Is it possible to change the target table for a Hibernate mapping? My use case is that while I get the data from one table, in cases where the data cannot be processed it is stored in a error table for later analysis.

Although it is possible to define entity-names in hibernate mappings, in my opinion it is not appropriate because it requires duplication of mappings. The same mapping would then exist for getting the data and a copy of it with a different entity-name for the error table.

Do you have any ideas how to approach and solve this problem?

+4  A: 

Short answer - no. Defining a separate mapping (via entity name) is the way to go.

Long answer - it's possible via runtime manipulation of Configuration prior to SessionFactory being built. You can get the mapping for the entity in question from Mappings as defined in Configuration, copy it under new entity name and associate it with a copy of the underlying Table under the new name. You would in effect still be defining a separate mapping, but doing it the hard way.

Take a look at this question.

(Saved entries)
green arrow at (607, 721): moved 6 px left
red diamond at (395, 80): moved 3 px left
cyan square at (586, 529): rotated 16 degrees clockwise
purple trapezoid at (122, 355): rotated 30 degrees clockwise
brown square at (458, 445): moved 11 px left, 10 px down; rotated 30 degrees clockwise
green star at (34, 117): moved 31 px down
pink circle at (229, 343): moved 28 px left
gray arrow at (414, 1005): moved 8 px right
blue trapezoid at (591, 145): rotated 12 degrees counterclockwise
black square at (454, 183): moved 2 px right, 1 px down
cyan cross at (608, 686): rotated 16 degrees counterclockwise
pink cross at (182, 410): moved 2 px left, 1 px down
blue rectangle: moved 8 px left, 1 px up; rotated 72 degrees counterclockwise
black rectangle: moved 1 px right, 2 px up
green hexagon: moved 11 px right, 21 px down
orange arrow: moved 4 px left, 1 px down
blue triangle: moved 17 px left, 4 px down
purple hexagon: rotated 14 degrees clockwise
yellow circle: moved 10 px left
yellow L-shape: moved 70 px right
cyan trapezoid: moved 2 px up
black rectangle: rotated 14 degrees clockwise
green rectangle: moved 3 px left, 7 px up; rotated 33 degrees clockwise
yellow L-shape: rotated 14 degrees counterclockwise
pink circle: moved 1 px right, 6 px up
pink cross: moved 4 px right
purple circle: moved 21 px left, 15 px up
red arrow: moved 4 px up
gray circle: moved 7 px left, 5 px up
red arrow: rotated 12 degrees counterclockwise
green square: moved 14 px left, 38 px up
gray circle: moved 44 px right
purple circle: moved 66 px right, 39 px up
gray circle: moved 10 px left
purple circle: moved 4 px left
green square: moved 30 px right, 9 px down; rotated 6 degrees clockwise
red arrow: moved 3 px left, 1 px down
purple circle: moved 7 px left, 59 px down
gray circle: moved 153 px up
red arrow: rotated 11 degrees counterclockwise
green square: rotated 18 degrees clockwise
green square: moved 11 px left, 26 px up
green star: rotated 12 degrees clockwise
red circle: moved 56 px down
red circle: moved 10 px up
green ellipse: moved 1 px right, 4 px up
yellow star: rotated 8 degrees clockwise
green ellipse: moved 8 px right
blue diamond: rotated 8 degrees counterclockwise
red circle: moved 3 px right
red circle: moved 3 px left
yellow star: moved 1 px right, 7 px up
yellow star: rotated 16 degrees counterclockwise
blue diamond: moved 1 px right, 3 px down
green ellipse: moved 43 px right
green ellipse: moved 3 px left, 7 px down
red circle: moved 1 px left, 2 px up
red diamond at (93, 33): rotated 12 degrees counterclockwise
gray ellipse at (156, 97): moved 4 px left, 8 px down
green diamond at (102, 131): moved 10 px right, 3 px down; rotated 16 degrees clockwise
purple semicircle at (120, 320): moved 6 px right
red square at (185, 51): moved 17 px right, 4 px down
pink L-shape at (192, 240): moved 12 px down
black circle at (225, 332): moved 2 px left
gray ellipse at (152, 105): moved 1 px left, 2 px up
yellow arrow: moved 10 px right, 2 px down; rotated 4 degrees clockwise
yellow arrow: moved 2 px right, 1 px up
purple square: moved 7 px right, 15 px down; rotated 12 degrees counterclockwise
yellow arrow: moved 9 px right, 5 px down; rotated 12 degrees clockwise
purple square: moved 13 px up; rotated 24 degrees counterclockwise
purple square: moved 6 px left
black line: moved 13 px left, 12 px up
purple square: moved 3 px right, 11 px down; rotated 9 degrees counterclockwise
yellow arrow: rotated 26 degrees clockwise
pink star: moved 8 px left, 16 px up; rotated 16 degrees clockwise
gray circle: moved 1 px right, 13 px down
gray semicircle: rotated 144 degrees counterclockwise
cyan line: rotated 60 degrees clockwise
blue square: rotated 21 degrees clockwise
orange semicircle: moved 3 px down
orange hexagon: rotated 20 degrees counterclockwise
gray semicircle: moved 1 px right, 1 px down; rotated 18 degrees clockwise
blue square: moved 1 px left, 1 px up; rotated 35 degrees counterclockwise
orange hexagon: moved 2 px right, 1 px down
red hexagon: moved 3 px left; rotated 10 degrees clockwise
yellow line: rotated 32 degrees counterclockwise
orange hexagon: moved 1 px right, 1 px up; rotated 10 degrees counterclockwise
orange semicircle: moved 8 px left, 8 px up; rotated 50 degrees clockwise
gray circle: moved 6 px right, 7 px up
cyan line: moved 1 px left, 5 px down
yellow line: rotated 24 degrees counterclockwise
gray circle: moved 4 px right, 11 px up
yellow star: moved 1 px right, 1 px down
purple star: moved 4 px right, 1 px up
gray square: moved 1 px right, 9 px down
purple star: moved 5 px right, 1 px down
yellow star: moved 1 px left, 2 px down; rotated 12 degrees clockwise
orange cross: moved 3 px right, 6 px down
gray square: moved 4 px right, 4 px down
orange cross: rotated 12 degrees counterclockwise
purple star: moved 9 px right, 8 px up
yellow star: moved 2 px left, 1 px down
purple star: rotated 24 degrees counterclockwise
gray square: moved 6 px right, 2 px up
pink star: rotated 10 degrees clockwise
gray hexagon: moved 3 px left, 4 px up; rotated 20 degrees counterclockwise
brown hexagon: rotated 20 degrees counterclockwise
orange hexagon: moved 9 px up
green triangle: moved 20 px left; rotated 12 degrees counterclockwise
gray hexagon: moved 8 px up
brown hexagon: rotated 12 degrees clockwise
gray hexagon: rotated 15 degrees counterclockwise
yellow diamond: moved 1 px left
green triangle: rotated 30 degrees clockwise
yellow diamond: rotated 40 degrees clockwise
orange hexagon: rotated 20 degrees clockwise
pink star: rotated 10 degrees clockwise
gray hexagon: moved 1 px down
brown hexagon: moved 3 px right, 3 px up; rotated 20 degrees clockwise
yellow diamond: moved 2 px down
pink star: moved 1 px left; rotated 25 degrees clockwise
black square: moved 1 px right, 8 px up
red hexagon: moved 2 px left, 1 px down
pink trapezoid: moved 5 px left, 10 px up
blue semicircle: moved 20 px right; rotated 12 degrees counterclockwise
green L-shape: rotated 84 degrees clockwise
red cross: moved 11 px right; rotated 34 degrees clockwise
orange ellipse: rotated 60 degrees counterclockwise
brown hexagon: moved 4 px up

TASK REQUIREMENTS:
1 > In the Hibernate mapping text, what does the short answer say is the way to go?
2 > Copy word for word the part of the Hibernate mapping text that opens with "Although it is" and closes with "the way to go.".

PER-TASK ANSWERS:
1 > Defining a separate mapping via entity name.

2 >
Although it is possible to define entity-names in hibernate mappings, in my opinion it is not appropriate because it requires duplication of mappings. The same mapping would then exist for getting the data and a copy of it with a different entity-name for the error table.

Do you have any ideas how to approach and solve this problem?

+4  A: 

Short answer - no. Defining a separate mapping (via entity name) is the way to go.